An innovative new computer model describing the expanse of charged particles and gas between stars reveals the Milky Way Galaxy’s magnetic turbulence, challenging the current understanding of astrophysical turbulence.
Known as interstellar mass, this cosmic medium filling the space between planets in the Milky Way has never been described in such detail. The team behind the achievement required the ultra-powerful SuperMUC-NG supercomputer housed at Germany’s Leibniz Supercomputing Centre to run their unprecedented model.
What Fills the Void
Even ultra-high vacuum experiments on Earth contain many more particles than the ocean of interstellar space. Yet, even those few cosmic particles manage to create a magnetic field similar to Earth’s core. With the sparseness of particles generating the field, its strength is millions of times below that of even refrigerator magnets, yet still enough to impact the universe around it, creating turbulence for objects traversing the cosmos. The behavior of that turbulence has been an unsettled problem for modern physics.
“This is the first time we can study these phenomena at this level of precision and at these different scales,” said lead author James Beattie.
“Turbulence remains one of the greatest unsolved problems in classical mechanics,” added Beattie. “This despite the fact that turbulence is ubiquitous: from swirling milk in our coffee to chaotic flows in the oceans, solar wind, interstellar medium, even the plasma between galaxies.”
A New Model of the Milky Way
The model was so computation-heavy that it required power equal to 140,000 computers operating at once to run.
“To put these massive simulations into perspective: if we had started one on a single laptop when humans first domesticated animals, it would just be finishing now,” said Beattie. “Luckily, utilizing the amazing resources from the Leibniz Supercomputing Centre, we can distribute the workload across thousands of computers to accelerate the calculations.”
The model is highly scalable, from a cube of 10,000 units per dimension, representing 30 light-years aside, to a version reduced by a factor of 5000. The largest scale provides insight into the Milky Way’s entire magnetic fields, while the smaller end provides the granularity needed for researchers to investigate how solar winds impact the Earth.
Milky Way Model Revelations
In the new model, magnetic fields affect energy traveling through interstellar mass by surpassing small-scale motions and increasing Alfvén waves, a type of wave-like disturbance. These findings conflict with decades of astrophysical theory, potentially altering how turbulence, high-energy particle transport, and star formation are understood.
“We are a step closer to uncovering the true nature of astrophysical and space turbulence, from chaotic plasma near Earth to the vast motions within our Galaxy and beyond,” said Beattie, “The dream is to discover universal features in turbulence across the Universe, and we’ll continue pushing the limits of the next-generation of simulations to test that idea.”
....
## Work to complete:
1/ Repeat word for word the part of the article on the Milky Way turbulence model from "An innovative new" to "of astrophysical turbulence.".
2/ Pick up the article on the Milky Way turbulence model after its last sentence and continue it.
The items have no role in this work.

(Dataset records)
....
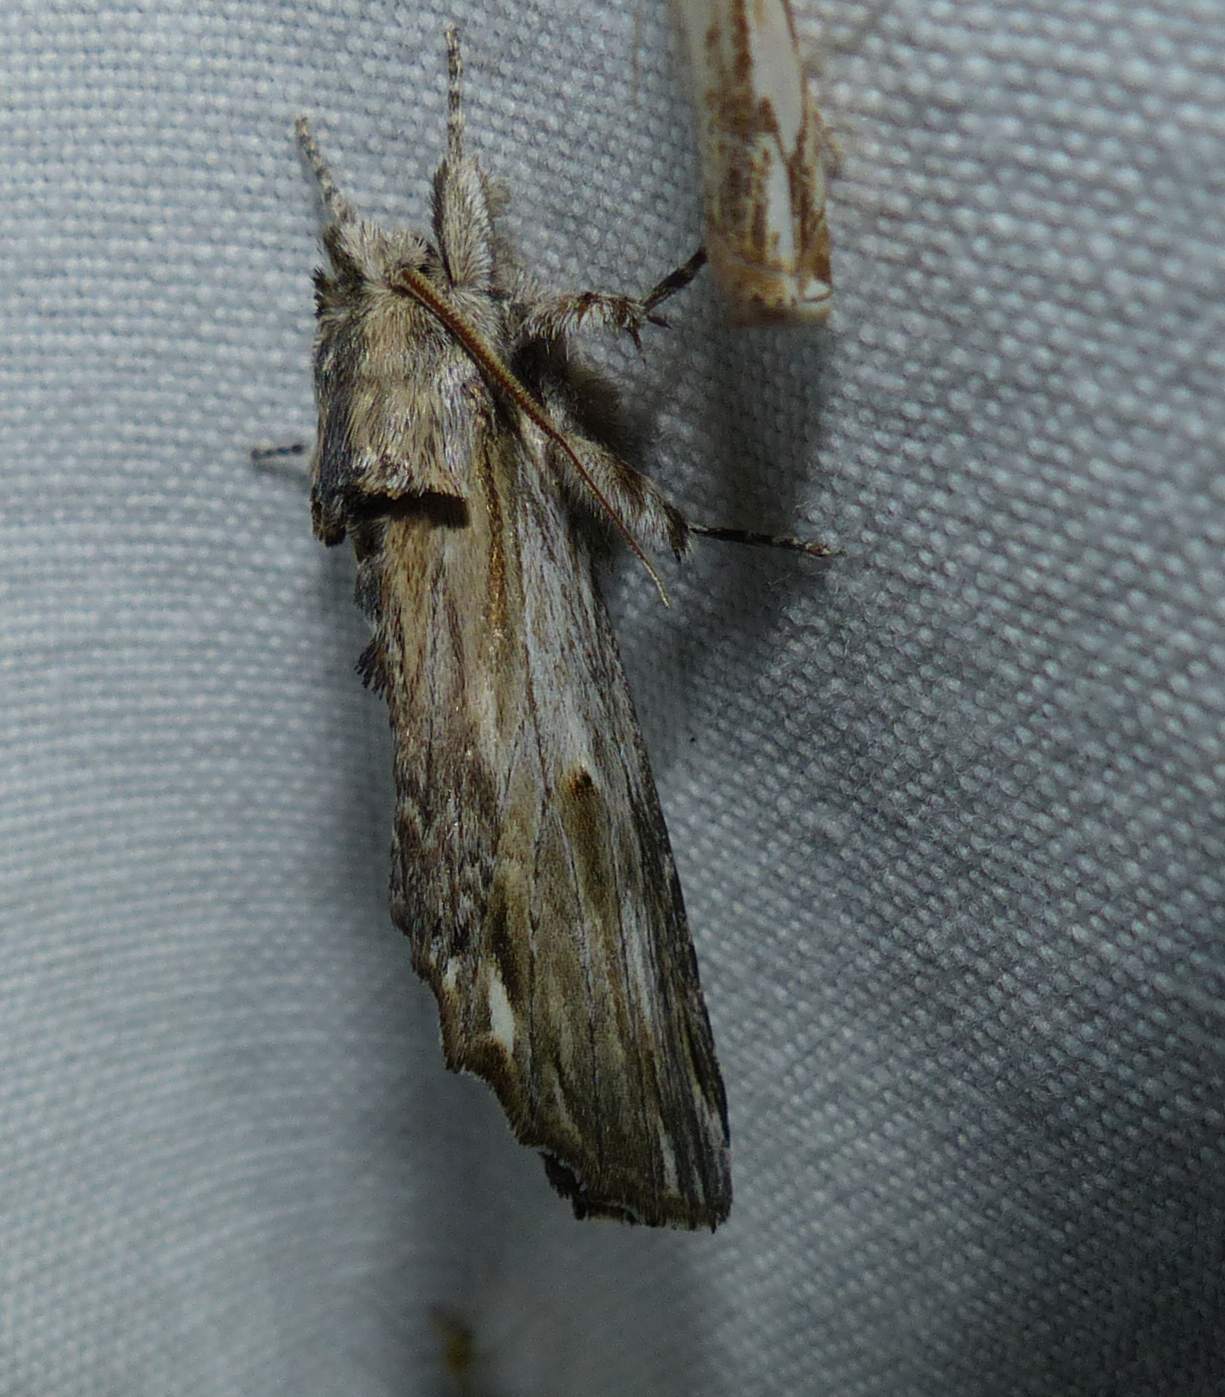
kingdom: Animalia
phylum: Arthropoda
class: Insecta
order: Lepidoptera
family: Notodontidae
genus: Oligocentria
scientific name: Oligocentria Ianassa lignicolor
....
## Expected answers:
1/
An innovative new computer model describing the expanse of charged particles and gas between stars reveals the Milky Way Galaxy’s magnetic turbulence, challenging the current understanding of astrophysical turbulence.

2/
What Scientists Hope to Learn
With their new model, the researchers hope to illuminate many cosmic matters, such as the Milky Way’s magnetism, star formation, cosmic ray propagation, and interstellar mass.
“We know that magnetic pressure opposes star formation by pushing outward against gravity as it tries to collapse a star-forming nebula,” explained Beattie. “Now we can quantify in detail what to expect from magnetic turbulence on those kinds of scales.”
One of the team’s most significant achievements is its model’s ability to represent density changes across the interstellar mass, which can vary greatly and peak in star-forming nebulae. Crucially, a more dynamic understanding of interstellar mass will be of tremendous use to future space navigation, as crewed missions set their sights on Mars and beyond.
“The research has implications for predicting and monitoring space weather to better understand the plasma environment around satellites and future space missions, and also the acceleration of highly energetic particles, which damage everything, and could endanger human beings in space,” said co-author Amitava Bhattacharjee.
“A lot of these fundamental plasma turbulence questions are objects of missions now launched by NASA and have implications for understanding the origin of cosmic magnetic fields. Simulations like these would give us insights into how to interpret satellite and ground-based measurements,” added Bhattacharjee.
The Research Cycle Continues
Beatie’s team is not finished yet, though. They are continuing to push the model to an even higher resolution while testing their simulation against real-world data.
“We’ve already begun testing whether the model matches existing data from the solar wind and the Earth — and it’s looking very good,” says Beattie. “This is very exciting because it means we can learn about space weather with our simulation. Space weather is very important because we’re talking about the charged particles that bombard satellites and humans in space and have other terrestrial effects.”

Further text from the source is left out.